Tuesday 26 December 2017

Boudin blanc d'Irlande

St. Stephen's Day, when we have a second go at the food.
This story needs some background music, so you might open Le Boudin in another tab for the five minutes it will take you to read about John Paul O'Connor [above] who makes white pudding within sight of Carrauntoohill [above] in Co Kerry.  I met him the other day in Tramore. I was looking after Pat the Salt and nipped up to Supervalu to buy some bread and milk . . . and came away with 250g of white pudding. Hard to refuse a man who has driven 200km to sell something that he believes in. Very nice it was too: it even got a 'like' from The Beloved and she's a vegetarian. O'Connor is about my age, but he missed out on the very expensive education bit; indeed he left school and left the country when he was 13 to go and work in England. One of his jobs was in a sausage factory in London, before he got his start in construction. He has erected steel all over the British Isles and also across the pond in America. The boom was good to him and in 2007 he was employing not only himself but 20 others besides. We treat our entrepreneurs shockin' poor in this country, expecting them to take all the risks, take people off the live register, and put money aside for retirement or disaster.

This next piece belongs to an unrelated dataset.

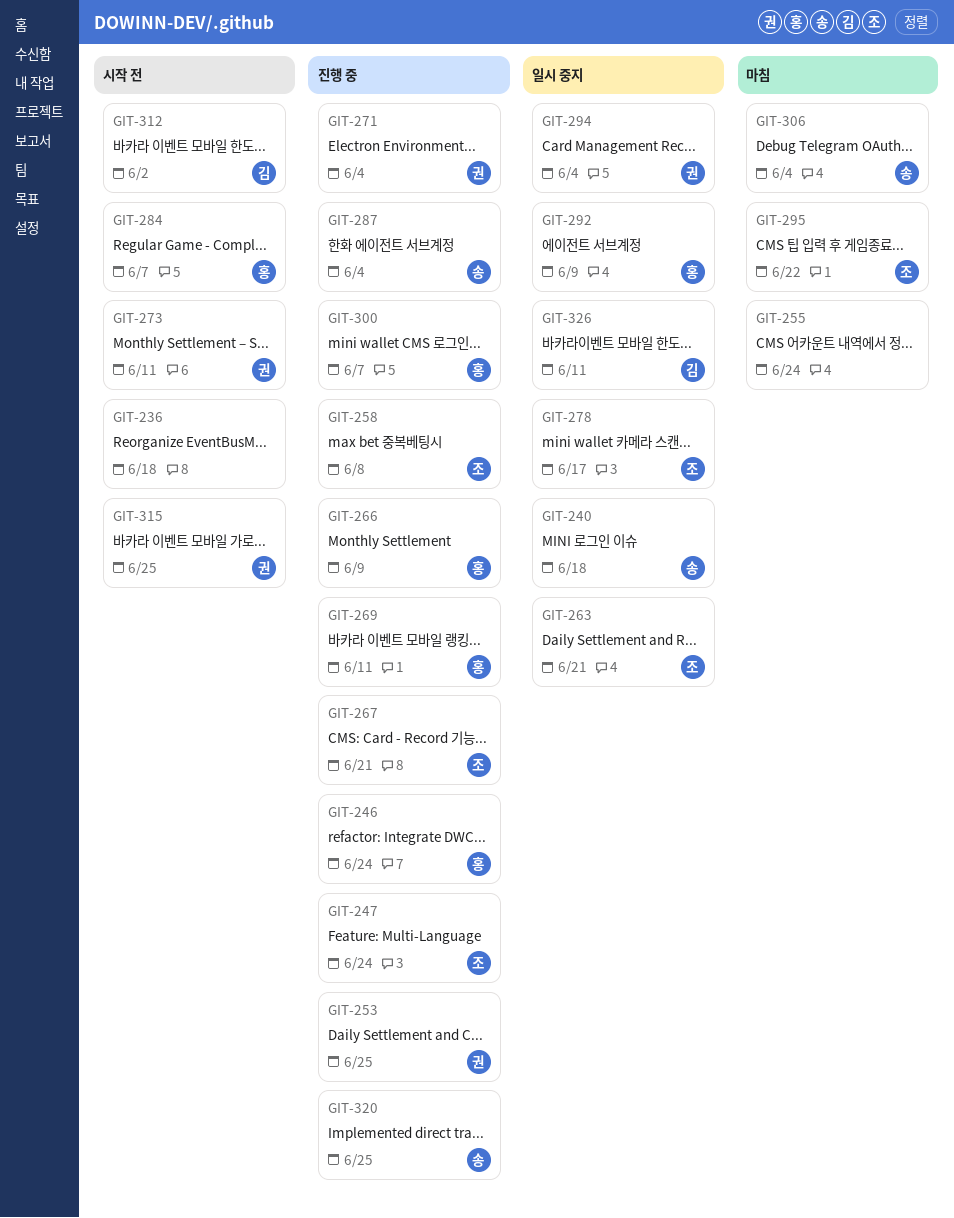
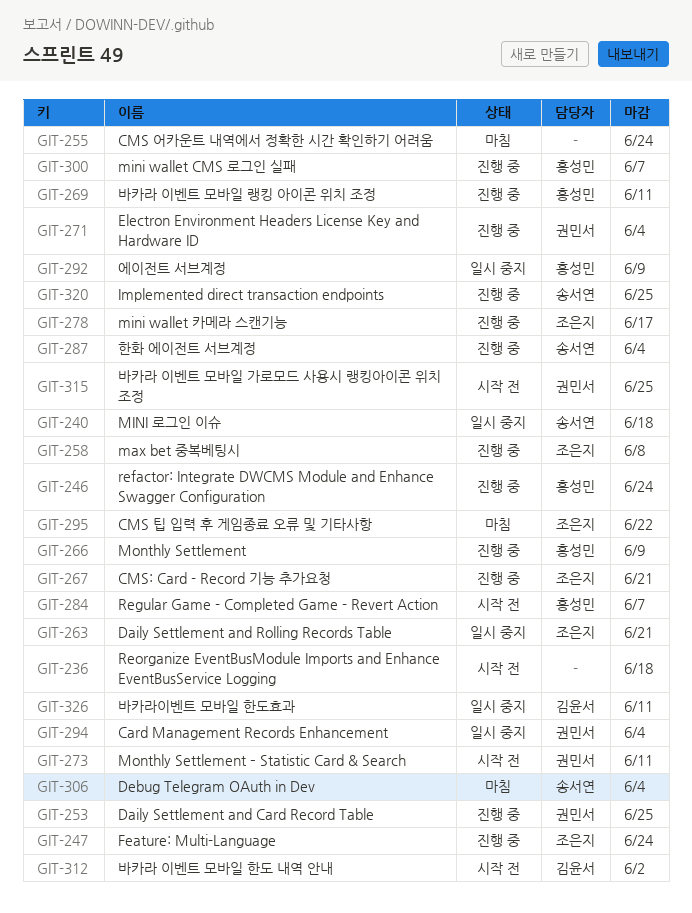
GIT-278, status: 일시 중지 -> 진행 중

Everyone was washed up and laid off in the Crash.  In 2012, when the last sliver of construction had worked itself through, O'Connor looked across the kitchen table at his wife Kathleen and they agreed they were too old to emigrate again. They decided that they could make a better sausage than the dreadful concoction they had a hand in when they were young - turns out that she had also worked in the sausage trade in London.

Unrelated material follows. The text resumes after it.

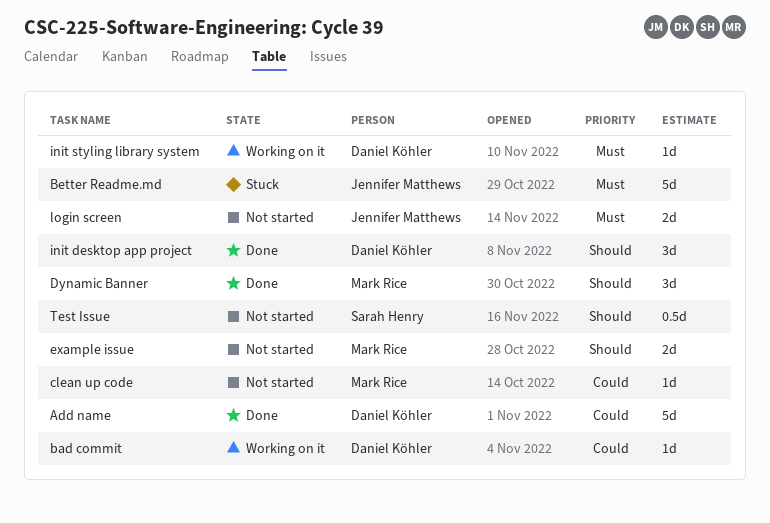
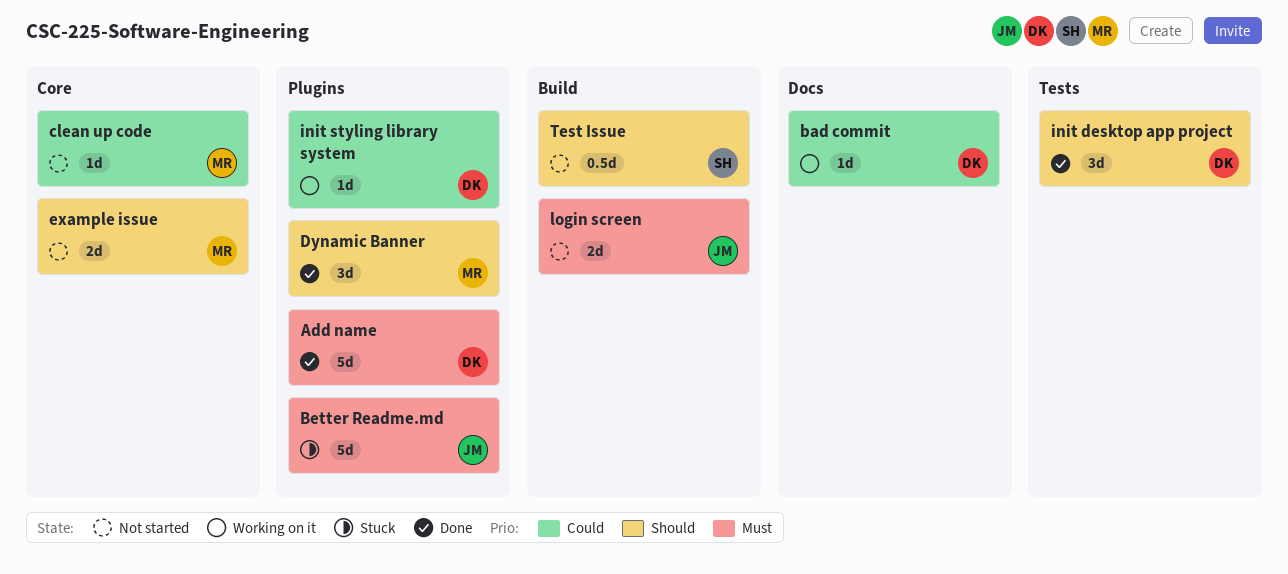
Add name, priority: Could -> Must
init styling library system, priority: Must -> Could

They'd been in business for less than a year when they entered their products in a competition organised by the Harry Potter School of Food Wizardry Commanderie des Goustiers du Duché  d'Alençon in Normandy and came away with a Best in British Isles cup and certificate. [L with M.Dupont et M.Dumbledore].  The O'Connors have decided to take Sásta Sausages and Puddings up-market rather than competing with the Big Boys on price. That way they'll be able to keep the quality of their ingredients high. Unless you're starvin' you wouldn't want to go down-market with sausage. I had a choking revelation in Boston  when I read the ToC for hot-dogs after I had eaten half a packet: what in heck are chicken non-meat byproducts? apart from being pink? Sásta puddings retail at €12/kg compared to Tesco Finest at €3.34/kg. If you treat meat as a condiment to the calories, like Thomas Jefferson, then you'll be able to justify paying for something that is genuine. Quite apart from supporting a company (and all its employees) that wouldn't exist but for a couple with conviction, courage and a good product.

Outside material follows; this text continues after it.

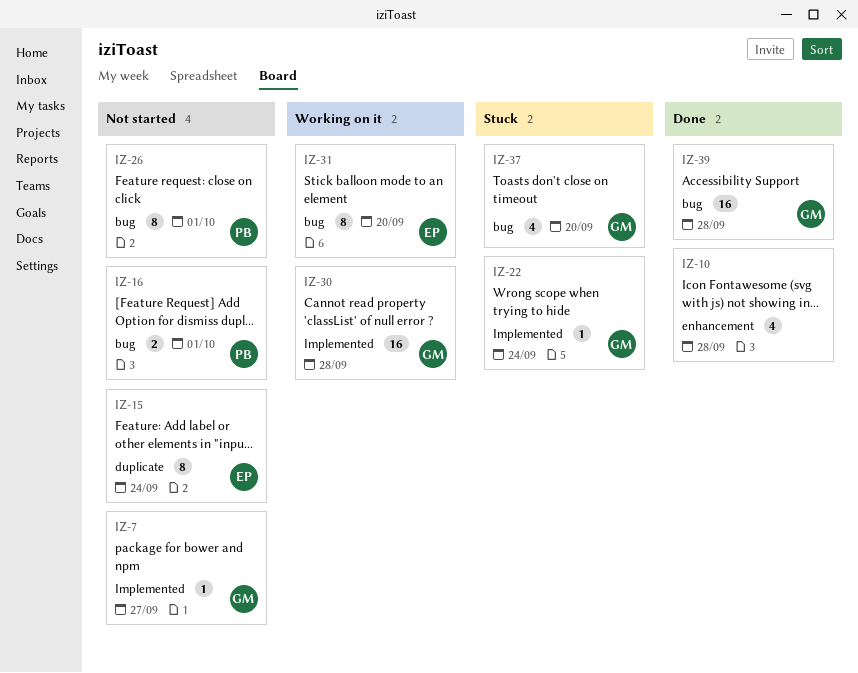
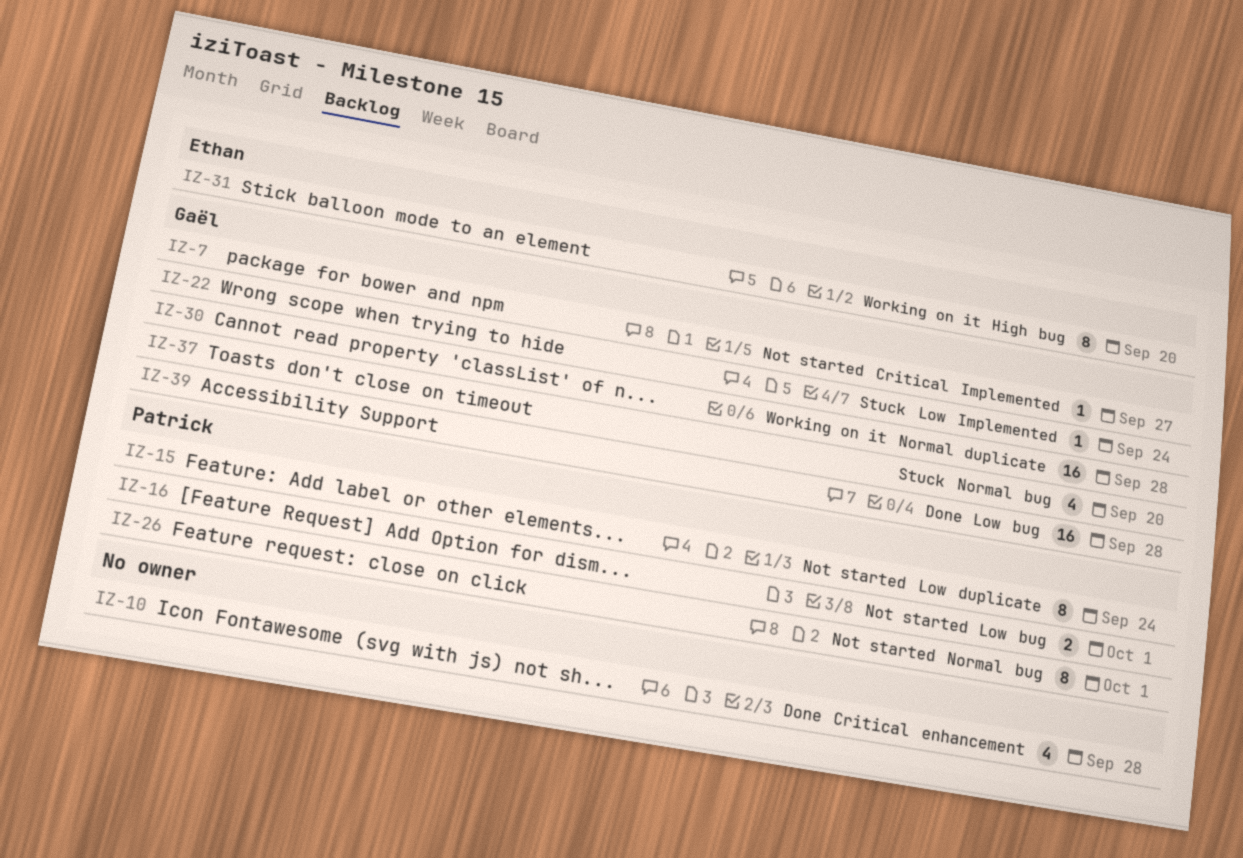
IZ-15, owner: Ethan -> Patrick
IZ-30, label: Implemented -> duplicate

The puff on the packet claims that the recipe is inspired by JP's grand-mother who used to lash in gorse flowers Ulex europaeus and wild garlic Allium ursinum. That would be interesting, gorse smells of coconut with a hint of vanilla, and ramsons A. ursinum would make your eyes water at ten paces. So I've left pictures of those Summer flowers up [R] so that their whiff will beguile you while you read the modern ingredients:
Pork (80%), onion, pinhead oatmeal, water, rusk (wheat flour, water, salt), spice mix (wheat flour, rusk (wheat), salt, soya flour, preservative sodium metabisulphite, emulsifier: sodium tripolyphosphate, spice and spice extracts, antioxidant E301, rapeseed oil, herbs and herb extracts, flavour enhancer E621).
  • The emboldened words are, as usual, flagged as potential allergens
  • E301 is ascorbic acid - vitamin C
  • E621 is MSG monosodium glutamate the Queen of Umami.
  • sodium tripolyphosphate [ahem that's E452], the emulsifier, we've met before as a 'builder' in the chemistry of detergents. Here it helps keep things damp.
The most striking element of this recipe is the fact that the main ingredient by far is pork. You might compare the list with that of spice burgers [9% meat] or Irish sausages [70% meat]. But unless you're a fan of Frank Herbert's Dune, you'll be less impressed with spice and spice extracts and herbs and herb extracts. If you're going up-market you don't have to rely on generic catering-pack herbs and spices. You could try simplify simplify and make a truly rustique gastronomique food like my much loved caldo verde. Use cracked black pepper not spice and gorse flower and allium not herbs. That would be distinctive and a bit brave.